== Task objective ==
Examine the listing below and state how many of its lines contain the word "wash". Write only the number.

== Record set ==
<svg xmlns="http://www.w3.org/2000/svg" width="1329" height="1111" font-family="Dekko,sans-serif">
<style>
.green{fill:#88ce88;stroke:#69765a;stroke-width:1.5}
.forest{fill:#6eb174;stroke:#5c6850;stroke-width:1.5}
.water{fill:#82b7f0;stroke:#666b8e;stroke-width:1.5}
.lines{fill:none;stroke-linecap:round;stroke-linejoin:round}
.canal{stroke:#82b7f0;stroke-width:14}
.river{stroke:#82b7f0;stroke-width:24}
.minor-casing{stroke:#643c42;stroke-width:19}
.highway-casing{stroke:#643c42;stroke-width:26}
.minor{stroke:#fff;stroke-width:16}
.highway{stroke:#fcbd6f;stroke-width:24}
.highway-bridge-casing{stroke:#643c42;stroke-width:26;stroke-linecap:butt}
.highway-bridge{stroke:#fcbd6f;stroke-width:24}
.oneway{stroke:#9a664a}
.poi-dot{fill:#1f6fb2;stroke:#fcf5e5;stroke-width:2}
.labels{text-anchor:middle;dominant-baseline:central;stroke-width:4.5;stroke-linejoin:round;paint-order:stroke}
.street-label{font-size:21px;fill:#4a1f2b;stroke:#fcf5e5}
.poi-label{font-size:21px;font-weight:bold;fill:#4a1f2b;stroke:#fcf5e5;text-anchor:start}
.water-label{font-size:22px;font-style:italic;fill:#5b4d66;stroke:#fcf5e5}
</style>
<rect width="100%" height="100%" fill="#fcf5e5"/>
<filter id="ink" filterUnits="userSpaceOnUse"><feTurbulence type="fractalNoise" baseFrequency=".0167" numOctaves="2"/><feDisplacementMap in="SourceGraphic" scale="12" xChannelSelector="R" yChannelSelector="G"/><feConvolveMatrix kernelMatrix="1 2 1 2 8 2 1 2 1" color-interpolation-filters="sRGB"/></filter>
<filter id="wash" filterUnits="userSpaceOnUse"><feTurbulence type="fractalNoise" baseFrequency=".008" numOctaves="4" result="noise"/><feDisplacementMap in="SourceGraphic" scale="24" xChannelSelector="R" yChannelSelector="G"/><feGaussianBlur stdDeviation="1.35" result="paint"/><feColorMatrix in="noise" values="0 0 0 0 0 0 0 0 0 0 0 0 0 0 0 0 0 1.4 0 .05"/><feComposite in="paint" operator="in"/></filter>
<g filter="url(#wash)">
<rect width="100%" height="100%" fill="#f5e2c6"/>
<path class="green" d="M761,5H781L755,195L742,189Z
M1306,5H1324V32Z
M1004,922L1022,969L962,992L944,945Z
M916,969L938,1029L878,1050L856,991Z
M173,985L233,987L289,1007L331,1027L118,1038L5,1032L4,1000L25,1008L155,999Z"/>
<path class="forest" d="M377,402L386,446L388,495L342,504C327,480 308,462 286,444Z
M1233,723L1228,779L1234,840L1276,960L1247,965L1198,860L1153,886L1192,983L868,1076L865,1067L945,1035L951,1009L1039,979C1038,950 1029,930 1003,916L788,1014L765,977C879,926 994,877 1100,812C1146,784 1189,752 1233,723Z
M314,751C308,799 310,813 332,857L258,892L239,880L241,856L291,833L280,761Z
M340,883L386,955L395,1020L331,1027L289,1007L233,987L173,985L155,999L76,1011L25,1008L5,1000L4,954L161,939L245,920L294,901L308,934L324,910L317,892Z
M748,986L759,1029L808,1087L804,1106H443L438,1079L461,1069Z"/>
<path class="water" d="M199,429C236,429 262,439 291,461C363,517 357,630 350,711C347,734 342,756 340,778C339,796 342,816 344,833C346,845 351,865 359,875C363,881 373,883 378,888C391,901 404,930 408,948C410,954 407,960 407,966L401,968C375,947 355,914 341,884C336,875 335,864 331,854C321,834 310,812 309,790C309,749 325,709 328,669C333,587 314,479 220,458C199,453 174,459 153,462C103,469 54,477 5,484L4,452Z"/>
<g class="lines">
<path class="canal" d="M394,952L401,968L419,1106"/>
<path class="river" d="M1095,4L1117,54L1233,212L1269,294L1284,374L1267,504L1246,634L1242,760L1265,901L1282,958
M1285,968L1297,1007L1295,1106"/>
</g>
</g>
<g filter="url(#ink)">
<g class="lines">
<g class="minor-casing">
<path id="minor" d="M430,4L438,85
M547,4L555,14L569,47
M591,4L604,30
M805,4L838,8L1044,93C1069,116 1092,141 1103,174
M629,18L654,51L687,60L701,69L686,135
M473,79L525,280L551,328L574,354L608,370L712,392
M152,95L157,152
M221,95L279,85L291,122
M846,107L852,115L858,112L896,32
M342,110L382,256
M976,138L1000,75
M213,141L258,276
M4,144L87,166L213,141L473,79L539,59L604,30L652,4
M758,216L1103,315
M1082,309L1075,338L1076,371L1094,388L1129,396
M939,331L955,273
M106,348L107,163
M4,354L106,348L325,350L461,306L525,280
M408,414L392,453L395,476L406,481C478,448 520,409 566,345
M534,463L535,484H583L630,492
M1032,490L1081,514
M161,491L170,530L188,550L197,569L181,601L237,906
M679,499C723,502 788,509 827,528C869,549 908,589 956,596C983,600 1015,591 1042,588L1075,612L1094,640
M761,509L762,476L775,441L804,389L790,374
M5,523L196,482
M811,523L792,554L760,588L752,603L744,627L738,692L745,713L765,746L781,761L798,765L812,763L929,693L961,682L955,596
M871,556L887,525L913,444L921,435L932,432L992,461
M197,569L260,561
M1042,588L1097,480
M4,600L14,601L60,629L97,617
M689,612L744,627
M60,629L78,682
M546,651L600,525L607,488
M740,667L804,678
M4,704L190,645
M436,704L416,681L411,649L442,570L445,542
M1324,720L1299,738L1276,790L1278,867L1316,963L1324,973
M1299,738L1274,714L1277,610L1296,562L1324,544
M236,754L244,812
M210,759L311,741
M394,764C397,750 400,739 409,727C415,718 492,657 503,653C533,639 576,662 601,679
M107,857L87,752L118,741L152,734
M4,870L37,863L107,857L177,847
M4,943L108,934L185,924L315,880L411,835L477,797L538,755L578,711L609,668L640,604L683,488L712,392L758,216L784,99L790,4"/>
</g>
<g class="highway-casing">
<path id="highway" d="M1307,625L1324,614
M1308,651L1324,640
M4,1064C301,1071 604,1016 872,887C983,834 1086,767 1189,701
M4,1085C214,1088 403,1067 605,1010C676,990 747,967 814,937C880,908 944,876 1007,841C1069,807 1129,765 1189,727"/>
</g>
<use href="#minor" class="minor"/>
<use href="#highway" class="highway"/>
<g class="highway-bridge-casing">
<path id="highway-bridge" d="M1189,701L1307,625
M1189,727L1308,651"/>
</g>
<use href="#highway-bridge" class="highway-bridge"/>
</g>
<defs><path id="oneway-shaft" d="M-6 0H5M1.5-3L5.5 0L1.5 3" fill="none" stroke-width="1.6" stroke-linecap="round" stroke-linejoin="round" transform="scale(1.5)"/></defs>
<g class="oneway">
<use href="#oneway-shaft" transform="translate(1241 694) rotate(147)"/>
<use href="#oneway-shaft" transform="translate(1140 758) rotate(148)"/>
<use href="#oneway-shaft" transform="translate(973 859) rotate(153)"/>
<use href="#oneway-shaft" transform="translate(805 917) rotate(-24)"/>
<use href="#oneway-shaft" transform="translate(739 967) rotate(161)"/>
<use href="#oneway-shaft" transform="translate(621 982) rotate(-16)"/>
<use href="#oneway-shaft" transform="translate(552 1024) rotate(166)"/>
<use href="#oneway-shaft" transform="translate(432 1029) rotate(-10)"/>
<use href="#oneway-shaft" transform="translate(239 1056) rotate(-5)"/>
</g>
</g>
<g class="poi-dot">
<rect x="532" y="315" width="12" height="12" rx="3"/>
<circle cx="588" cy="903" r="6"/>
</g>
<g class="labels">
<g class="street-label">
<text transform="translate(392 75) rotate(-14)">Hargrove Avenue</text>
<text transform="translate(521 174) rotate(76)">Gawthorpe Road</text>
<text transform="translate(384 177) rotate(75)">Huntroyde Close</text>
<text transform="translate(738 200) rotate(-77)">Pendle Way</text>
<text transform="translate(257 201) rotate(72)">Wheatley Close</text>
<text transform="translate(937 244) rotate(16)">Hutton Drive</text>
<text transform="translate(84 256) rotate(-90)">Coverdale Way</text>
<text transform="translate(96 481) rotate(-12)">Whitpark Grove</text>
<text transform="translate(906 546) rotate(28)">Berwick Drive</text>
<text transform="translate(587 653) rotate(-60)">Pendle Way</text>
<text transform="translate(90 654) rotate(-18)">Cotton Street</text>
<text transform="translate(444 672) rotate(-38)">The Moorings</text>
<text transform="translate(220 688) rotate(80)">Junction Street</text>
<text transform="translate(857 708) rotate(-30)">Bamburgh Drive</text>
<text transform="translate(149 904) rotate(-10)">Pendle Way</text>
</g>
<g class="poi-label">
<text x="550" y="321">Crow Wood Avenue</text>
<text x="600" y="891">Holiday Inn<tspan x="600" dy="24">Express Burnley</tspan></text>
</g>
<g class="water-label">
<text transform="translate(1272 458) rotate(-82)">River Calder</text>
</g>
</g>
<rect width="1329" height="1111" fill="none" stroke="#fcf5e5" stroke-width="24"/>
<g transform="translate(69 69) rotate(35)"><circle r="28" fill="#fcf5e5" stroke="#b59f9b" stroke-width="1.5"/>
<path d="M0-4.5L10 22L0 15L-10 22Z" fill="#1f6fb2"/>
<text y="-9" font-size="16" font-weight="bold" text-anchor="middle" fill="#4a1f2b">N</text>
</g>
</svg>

== Result of this task ==
2